• Instructions to follow: List every line of the material below that contains the string "George". Case counts, so include only lines where the capitalization matches.

Page-level text extractions
-.-.-
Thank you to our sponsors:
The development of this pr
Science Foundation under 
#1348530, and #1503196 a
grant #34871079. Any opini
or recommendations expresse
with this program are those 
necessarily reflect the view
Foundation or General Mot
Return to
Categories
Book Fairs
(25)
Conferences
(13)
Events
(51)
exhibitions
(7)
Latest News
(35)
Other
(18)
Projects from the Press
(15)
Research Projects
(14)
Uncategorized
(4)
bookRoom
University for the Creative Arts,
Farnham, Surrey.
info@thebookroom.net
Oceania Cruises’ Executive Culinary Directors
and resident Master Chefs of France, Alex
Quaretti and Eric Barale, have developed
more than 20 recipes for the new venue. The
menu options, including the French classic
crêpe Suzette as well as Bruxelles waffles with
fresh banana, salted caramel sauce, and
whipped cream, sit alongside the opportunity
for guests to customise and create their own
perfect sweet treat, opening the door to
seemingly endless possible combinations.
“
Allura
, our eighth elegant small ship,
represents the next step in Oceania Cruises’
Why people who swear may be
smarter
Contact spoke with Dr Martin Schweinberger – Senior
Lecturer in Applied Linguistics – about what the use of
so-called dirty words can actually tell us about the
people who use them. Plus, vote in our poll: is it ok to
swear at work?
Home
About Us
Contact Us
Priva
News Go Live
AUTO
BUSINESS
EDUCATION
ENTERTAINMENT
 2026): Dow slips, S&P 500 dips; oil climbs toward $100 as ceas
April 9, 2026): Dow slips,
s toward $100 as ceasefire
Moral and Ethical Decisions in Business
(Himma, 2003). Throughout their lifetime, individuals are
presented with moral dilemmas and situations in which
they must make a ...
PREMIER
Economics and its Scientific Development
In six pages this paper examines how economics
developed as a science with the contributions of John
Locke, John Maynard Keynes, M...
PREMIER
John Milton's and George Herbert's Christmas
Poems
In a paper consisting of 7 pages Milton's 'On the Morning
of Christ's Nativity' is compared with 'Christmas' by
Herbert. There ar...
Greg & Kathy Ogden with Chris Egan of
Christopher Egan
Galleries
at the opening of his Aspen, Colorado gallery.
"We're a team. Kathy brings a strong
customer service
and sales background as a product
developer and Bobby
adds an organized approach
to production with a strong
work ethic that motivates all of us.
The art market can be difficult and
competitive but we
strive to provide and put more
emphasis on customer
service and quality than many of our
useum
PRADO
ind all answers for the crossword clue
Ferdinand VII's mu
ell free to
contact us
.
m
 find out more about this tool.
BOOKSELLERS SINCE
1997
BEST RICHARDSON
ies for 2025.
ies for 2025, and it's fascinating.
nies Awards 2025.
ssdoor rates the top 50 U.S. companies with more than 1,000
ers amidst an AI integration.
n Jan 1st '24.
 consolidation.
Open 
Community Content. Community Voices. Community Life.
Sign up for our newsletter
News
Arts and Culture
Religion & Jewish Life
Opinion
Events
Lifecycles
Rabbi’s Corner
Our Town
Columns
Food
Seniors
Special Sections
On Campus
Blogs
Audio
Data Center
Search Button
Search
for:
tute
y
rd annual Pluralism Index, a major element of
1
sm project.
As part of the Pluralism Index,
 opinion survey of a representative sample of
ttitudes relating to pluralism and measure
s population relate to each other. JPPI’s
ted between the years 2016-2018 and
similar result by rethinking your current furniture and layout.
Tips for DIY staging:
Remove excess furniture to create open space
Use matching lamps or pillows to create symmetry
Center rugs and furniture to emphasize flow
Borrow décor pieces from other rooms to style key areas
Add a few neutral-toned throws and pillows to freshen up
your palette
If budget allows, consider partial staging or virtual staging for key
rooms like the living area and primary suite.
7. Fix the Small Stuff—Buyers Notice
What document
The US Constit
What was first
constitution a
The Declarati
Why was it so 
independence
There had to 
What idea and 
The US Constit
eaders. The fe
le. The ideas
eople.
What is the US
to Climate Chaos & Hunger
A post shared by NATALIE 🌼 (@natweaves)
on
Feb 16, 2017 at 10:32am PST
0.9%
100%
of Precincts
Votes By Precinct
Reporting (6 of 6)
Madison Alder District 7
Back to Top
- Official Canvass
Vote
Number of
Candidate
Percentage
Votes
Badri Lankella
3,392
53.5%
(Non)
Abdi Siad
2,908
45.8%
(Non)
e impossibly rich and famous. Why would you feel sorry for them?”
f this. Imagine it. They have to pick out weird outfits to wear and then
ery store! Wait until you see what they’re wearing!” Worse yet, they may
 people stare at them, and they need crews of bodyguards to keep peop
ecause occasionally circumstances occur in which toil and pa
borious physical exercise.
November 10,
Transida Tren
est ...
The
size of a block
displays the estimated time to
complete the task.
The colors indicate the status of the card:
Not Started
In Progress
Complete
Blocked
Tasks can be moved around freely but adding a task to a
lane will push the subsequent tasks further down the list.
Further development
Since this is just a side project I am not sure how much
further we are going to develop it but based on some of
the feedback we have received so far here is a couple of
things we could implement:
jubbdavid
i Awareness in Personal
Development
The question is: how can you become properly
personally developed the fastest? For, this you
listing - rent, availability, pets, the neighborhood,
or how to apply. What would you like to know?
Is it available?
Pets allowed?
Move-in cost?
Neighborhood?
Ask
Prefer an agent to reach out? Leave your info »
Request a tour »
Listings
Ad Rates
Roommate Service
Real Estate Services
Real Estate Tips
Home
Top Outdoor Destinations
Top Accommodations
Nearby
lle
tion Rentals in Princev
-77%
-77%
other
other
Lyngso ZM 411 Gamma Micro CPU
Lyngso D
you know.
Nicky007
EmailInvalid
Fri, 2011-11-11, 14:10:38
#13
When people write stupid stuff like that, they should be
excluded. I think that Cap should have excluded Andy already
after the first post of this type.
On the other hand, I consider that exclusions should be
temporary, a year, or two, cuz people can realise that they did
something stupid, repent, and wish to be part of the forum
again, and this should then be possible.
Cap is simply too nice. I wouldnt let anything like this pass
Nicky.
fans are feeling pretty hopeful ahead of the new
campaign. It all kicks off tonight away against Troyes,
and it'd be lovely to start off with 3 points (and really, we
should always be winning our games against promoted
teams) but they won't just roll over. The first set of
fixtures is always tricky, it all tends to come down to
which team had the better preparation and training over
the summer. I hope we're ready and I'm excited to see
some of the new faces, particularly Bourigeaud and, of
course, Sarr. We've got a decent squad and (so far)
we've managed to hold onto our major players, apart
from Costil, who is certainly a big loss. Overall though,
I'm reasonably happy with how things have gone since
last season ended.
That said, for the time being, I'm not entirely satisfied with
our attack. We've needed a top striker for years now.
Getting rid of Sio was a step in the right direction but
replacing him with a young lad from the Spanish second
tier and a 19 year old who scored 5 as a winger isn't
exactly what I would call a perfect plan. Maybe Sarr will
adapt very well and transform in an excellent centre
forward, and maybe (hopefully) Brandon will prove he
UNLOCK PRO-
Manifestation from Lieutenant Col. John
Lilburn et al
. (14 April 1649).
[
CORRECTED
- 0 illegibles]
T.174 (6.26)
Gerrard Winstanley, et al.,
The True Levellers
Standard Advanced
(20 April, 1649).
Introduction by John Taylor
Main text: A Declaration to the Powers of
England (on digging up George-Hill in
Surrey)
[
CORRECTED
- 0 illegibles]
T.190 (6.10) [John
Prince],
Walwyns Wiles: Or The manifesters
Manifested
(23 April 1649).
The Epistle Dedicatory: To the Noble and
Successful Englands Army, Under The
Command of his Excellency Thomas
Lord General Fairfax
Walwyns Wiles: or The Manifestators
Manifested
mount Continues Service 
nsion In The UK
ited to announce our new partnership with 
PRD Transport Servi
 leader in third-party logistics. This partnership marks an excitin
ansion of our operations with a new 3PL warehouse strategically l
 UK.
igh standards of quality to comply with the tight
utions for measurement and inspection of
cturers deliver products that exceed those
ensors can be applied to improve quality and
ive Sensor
-.-.-
• Response below:
John Milton's and George Herbert's Christmas
England (on digging up George-Hill in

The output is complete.